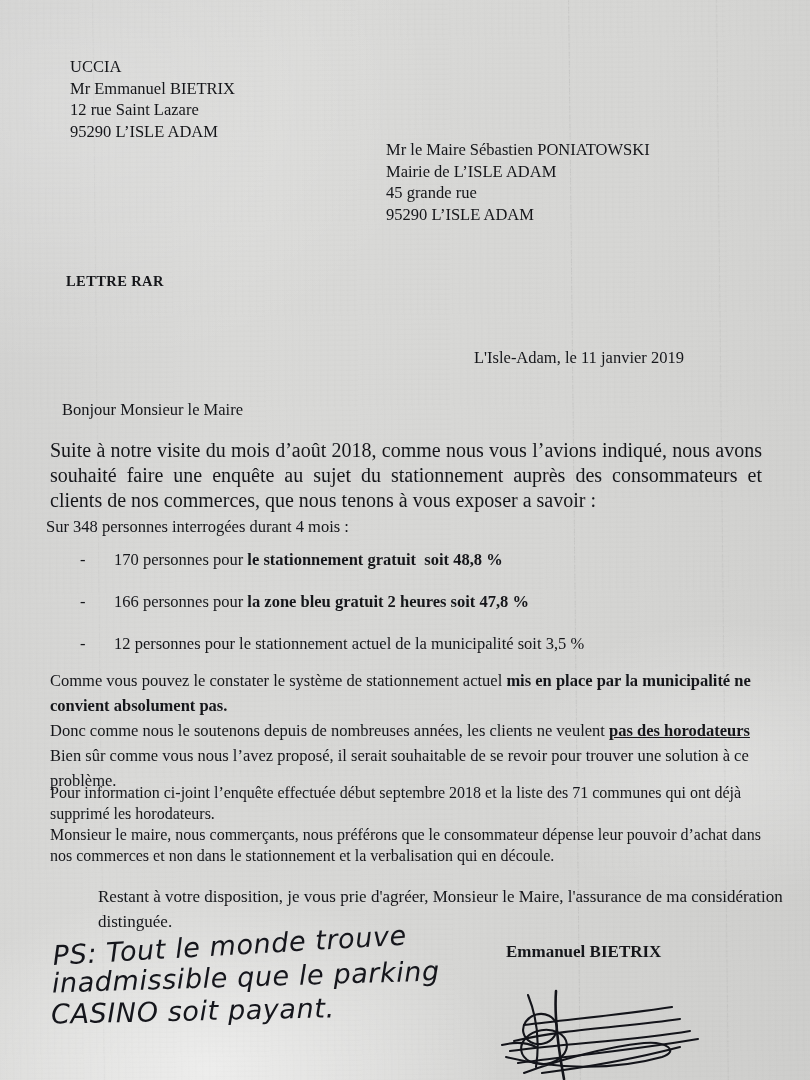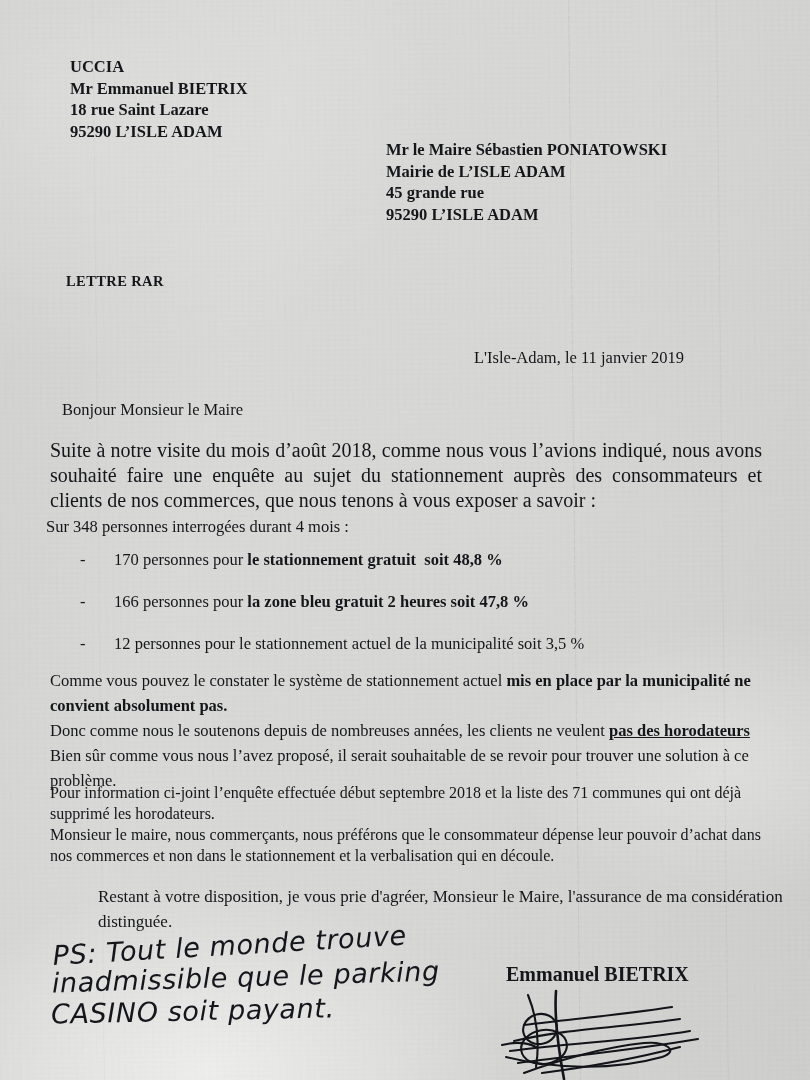--- a/index.html
+++ b/index.html
@@ -80,7 +80,7 @@
     color: #15161a;
   }
   .blk { position: absolute; }
-  .line { white-space: pre; font-weight: bold; }
+  .line { white-space: pre; }
 
   #sender      { left: 56px;  top: 46px;  font-size: 16.5px; line-height: 21.5px; }
   #recipient   { left: 372px; top: 129px; font-size: 16.5px; line-height: 21.5px; }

_____

Directions for this task →
Copy whichever lines in the listing above contain the word "height".

Solution →
   #sender      { left: 56px;  top: 46px;  font-size: 16.5px; line-height: 21.5px; }
   #recipient   { left: 372px; top: 129px; font-size: 16.5px; line-height: 21.5px; }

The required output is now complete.